The last two times the $DXY broke below 96, #Bitcoin ran from $2,000 to $20,000 within 6 months and ran from $10,000 to $64,000 within 9 months
The DXY is currently sitting at 97 https://t.co/vzWGXgk2kM
— Matthew Hyland (@MatthewHyland_) January 26, 2026
“The last two times the DXY fell below 96, bitcoin’s price surged: from $2,000 to $20,000 within six months and from $10,000 to $64,000 within nine,” he wrote.
The index currently sits at 97.
Why gold is rising while bitcoin is not
Bitcoin, meanwhile, remains rangebound. At the time of writing, the asset trades around $88,000.

Gold, by contrast, is setting record highs. On January 26 its price rose above $5,000 per ounce for the first time.
The divergence in performance is becoming more pronounced — earlier the correlation between them fell to zero. The last time that happened was only in mid-2022.
Analysts at Swan urged investors not to see this as a negative signal. In their view, decoupling is part of a familiar pattern: the precious metal traditionally acts “as the vanguard”.
This is wild.
Gold just ripped above $5,000/oz and the chart looks like a 2017 Bitcoin cycle.
Parabolic. Vertical. Relentless.
Instead of feeling defeated, Bitcoiners should be ecstatic about this move.
Here’s why 🧵👇 pic.twitter.com/hD8CyOHKr7
— Swan (@Swan) January 26, 2026
In such periods, the first cryptocurrency can spend months consolidating before a “powerful and sudden” move higher.
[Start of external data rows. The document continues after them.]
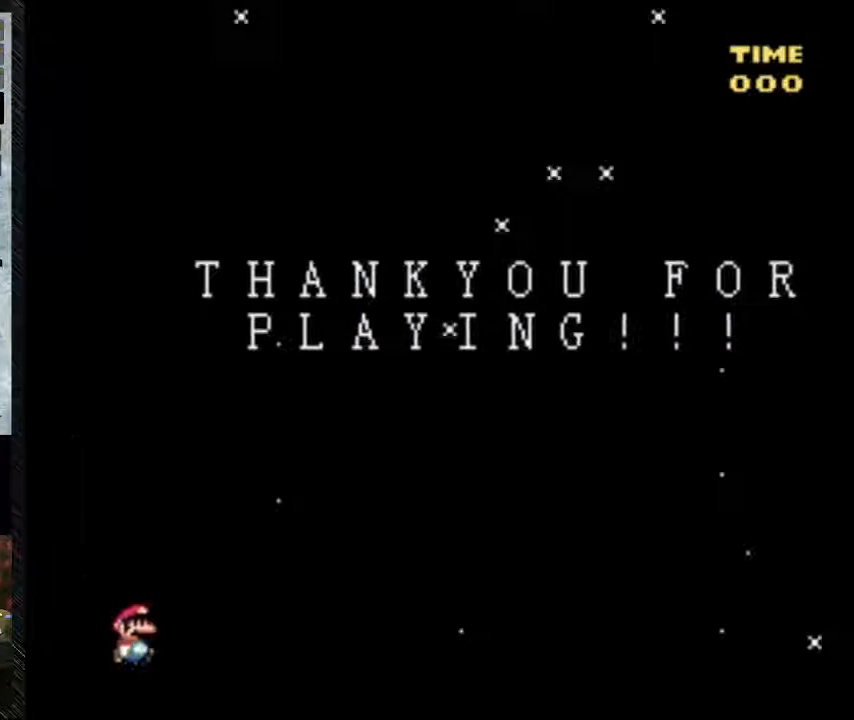
{"buttons": ["B", "Y", "DPAD_RIGHT"], "events": [[150, "B", "up"], [150, "DPAD_RIGHT", "down"], [167, "DPAD_LEFT", "up"], [300, "B", "down"]]}
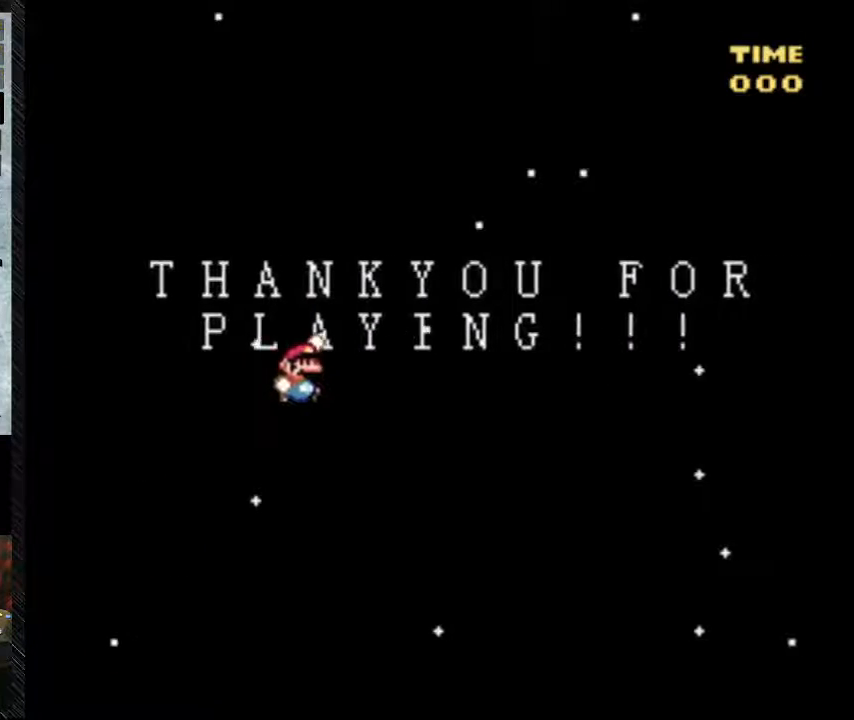
{"buttons": ["B", "Y", "DPAD_RIGHT"], "events": []}
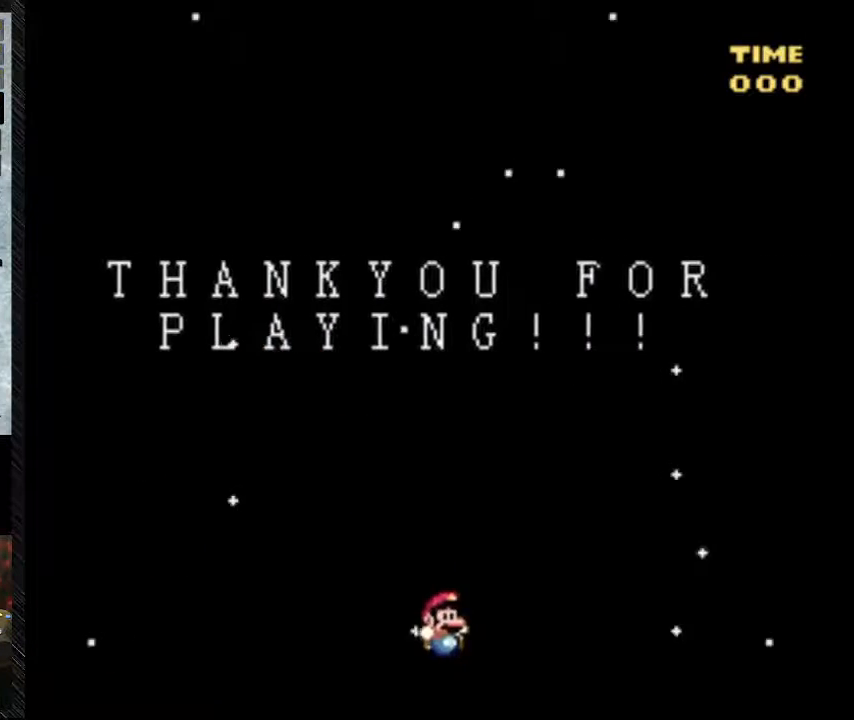
{"buttons": ["B", "Y", "DPAD_LEFT"], "events": [[17, "B", "up"], [83, "DPAD_LEFT", "down"], [367, "B", "down"], [500, "DPAD_RIGHT", "up"]]}
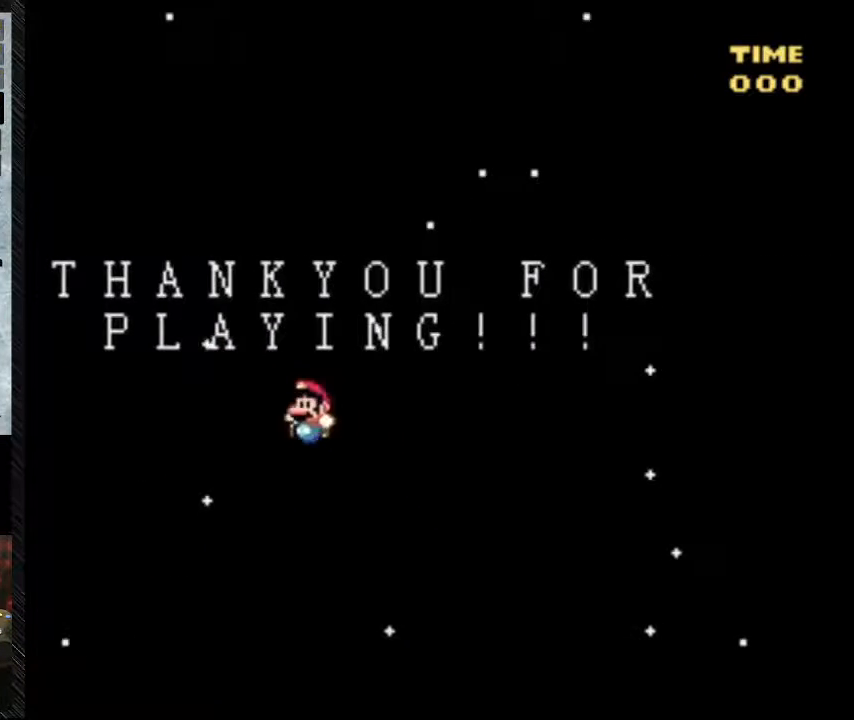
{"buttons": ["B", "Y", "DPAD_LEFT"], "events": []}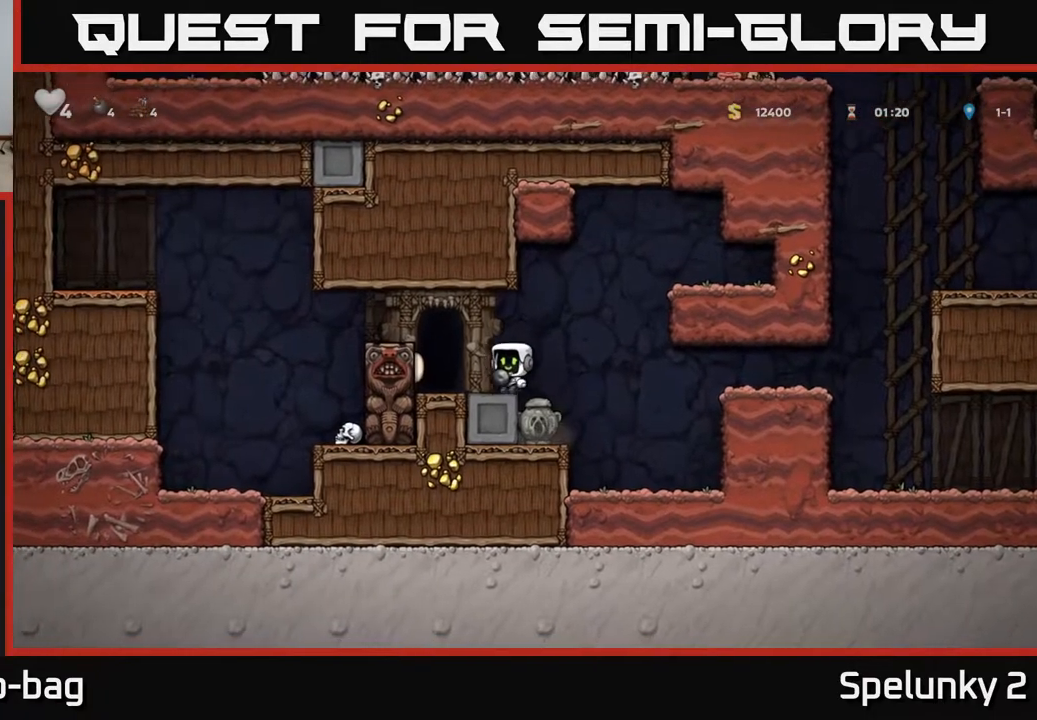
Gameplay with a controller (Xbox layout); each line is a JSON object with the inputs held at the frame after it. "events" lists button and stick changes between this image and that frame as [ms after this image, input, new state], when the widget could be followed in between. Not read: R1.
{"buttons": [], "left_stick": "center", "right_stick": "center", "events": []}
MN Trading founder Michaël van de Poppe voiced a similar view. Each time bitcoin’s price relative to gold has dropped to extremely low levels, he said, it has signalled the formation of a fundamental bottom in crypto markets.
Every time that #Bitcoin has been this low vs. Gold, it’s been the actual low in the markets on #Crypto.
And then I mean the outliers on the indicators.
It’s been the case at the bottom of 2015, 2018, 2022 and similarly, right now.
This means; a new cycle is upon us and the…
— Michaël van de Poppe (@CryptoMichNL) January 26, 2026
“That was the case at the bottoms in 2015, 2018 and 2022, and a similar situation is unfolding now. This means: a new cycle is upon us, and the end of the bear market is truly near,” the analyst explained.
Van de Poppe named $88,500 as a key level. If the asset fails to hold above it, it will continue to test lower levels.
At the same time, the current rally in precious metals “will not last forever,” he stressed. Investors are looking for other opportunities to reallocate capital, one of which has traditionally been bitcoin.
Joe Burnett, vice-president of bitcoin strategy at Strive, also pointed to a bottom forming.
Bitcoin is currently on track for 4 down months in a row. The last time that happened:
1. Bottom of the 2018 bear market
2. Bottom of the 2014 bear market
3. Bottom of the 2011 bear market— Joe Burnett, MSBA (@IIICapital) January 25, 2026
According to him, January could be the fourth negative month in a row for digital gold. The same occurred during the bear markets in 2011, 2014 and 2018.
Earlier, Santiment analysts noted a decline in the capitalisation of stablecoins as a negative signal for the digital-asset sector.